8) Comment j’applique la neuroarchitecture : l’audit d’espace (format concret)
Pour transformer ces principes en décisions, j’utilise une approche structurée, par exemple :
1) Analyse des usages
qui fait quoi, quand, combien de temps, avec quelles contraintes ?
2) Cartographie des zones
zones actives / zones calmes / transitions / points de conflit
3) Diagnostic sensoriel & cognitif
lumière, acoustique, densité visuelle, repères, confort, contrôle perçu
4) Plan d’actions priorisé
quick wins (sans gros travaux) + actions structurelles
5) Recommandations
organisation spatiale, repères, palette couleur, éclairage, matériaux, règles d’usage
(Selon les missions, cela peut servir à un établissement de santé, une école, des bureaux, ou un lieu recevant du public.)
9) Checklist rapide : un espace est-il “régulateur” ?
- L’entrée est compréhensible en 5 secondes
- Il y a des vues sur des espaces naturels
- Il existe des zones de retrait (sans isolement)
- La lumière n’éblouit pas (reflets, contre-jour, surfaces brillantes)
- Le niveau sonore est maîtrisé (pas seulement “silence”, mais confort)
- Les repères sont cohérents (couleurs/contrastes/logique)
- Les transitions sont lisibles (pas de rupture brutale non intentionnelle)
- La densité d’informations visuelles est contrôlée
- La palette couleur sert l’usage (et pas uniquement l’esthétique)

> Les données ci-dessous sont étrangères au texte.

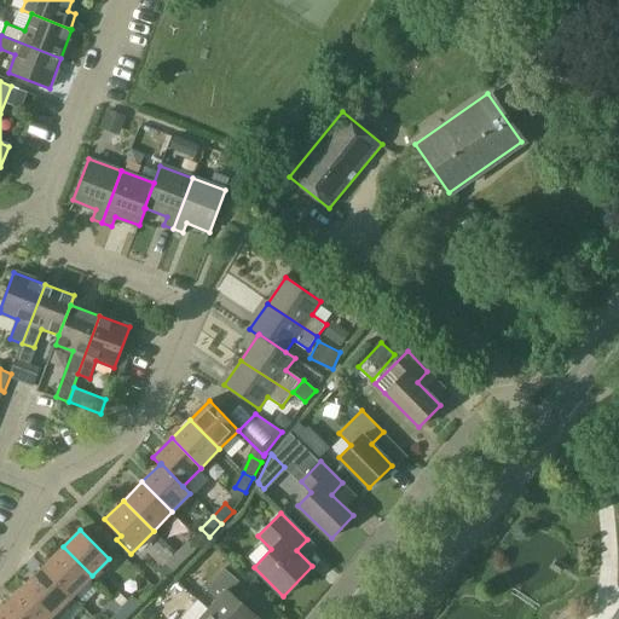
[(189,541),(177,553),(184,561),(196,549),(189,541)]
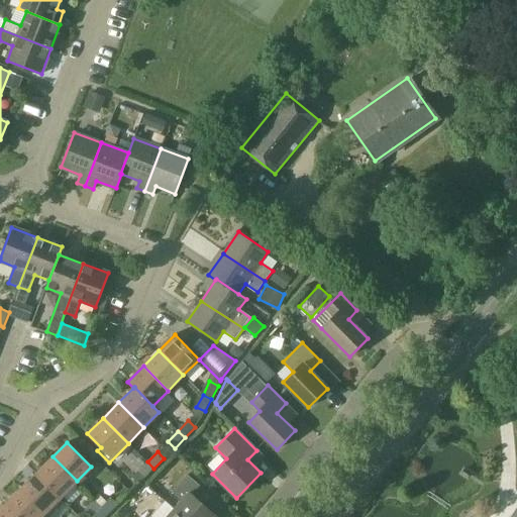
[(53,456),(38,471),(63,495),(77,481),(53,456)]
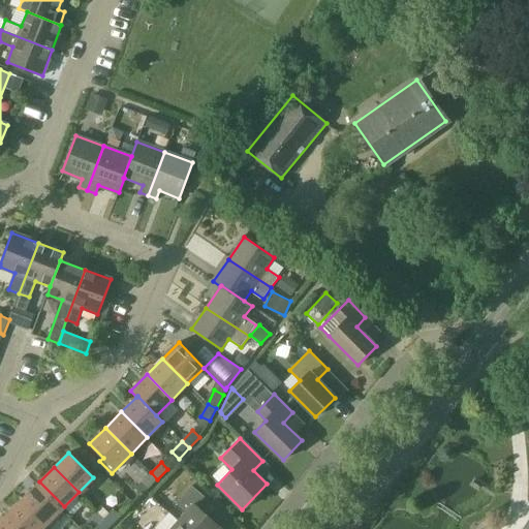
[(157,479),(151,472),(141,484),(147,490),(157,479)]
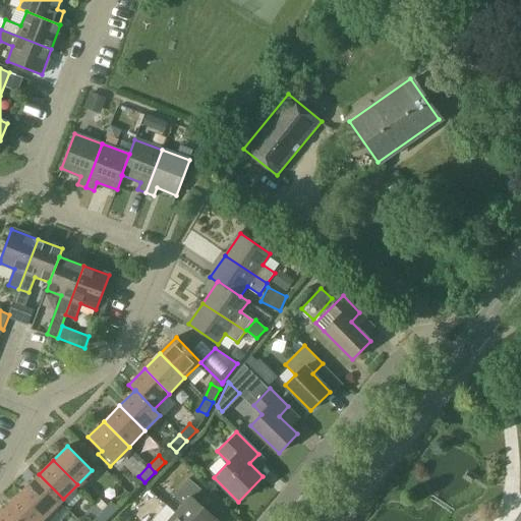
[(63,499),(39,474),(20,493),(45,517),(63,499)]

- L’espace propose du choix (positions, orientations, options)
Conclusion
La neuroarchitecture n’est pas une mode : c’est une manière plus exigeante de concevoir, en prenant au sérieux la perception, la cognition et la régulation.
Elle est particulièrement utile quand elle s’appuie sur une méthode : observation, analyse d’usage, diagnostic, et décisions hiérarchisées.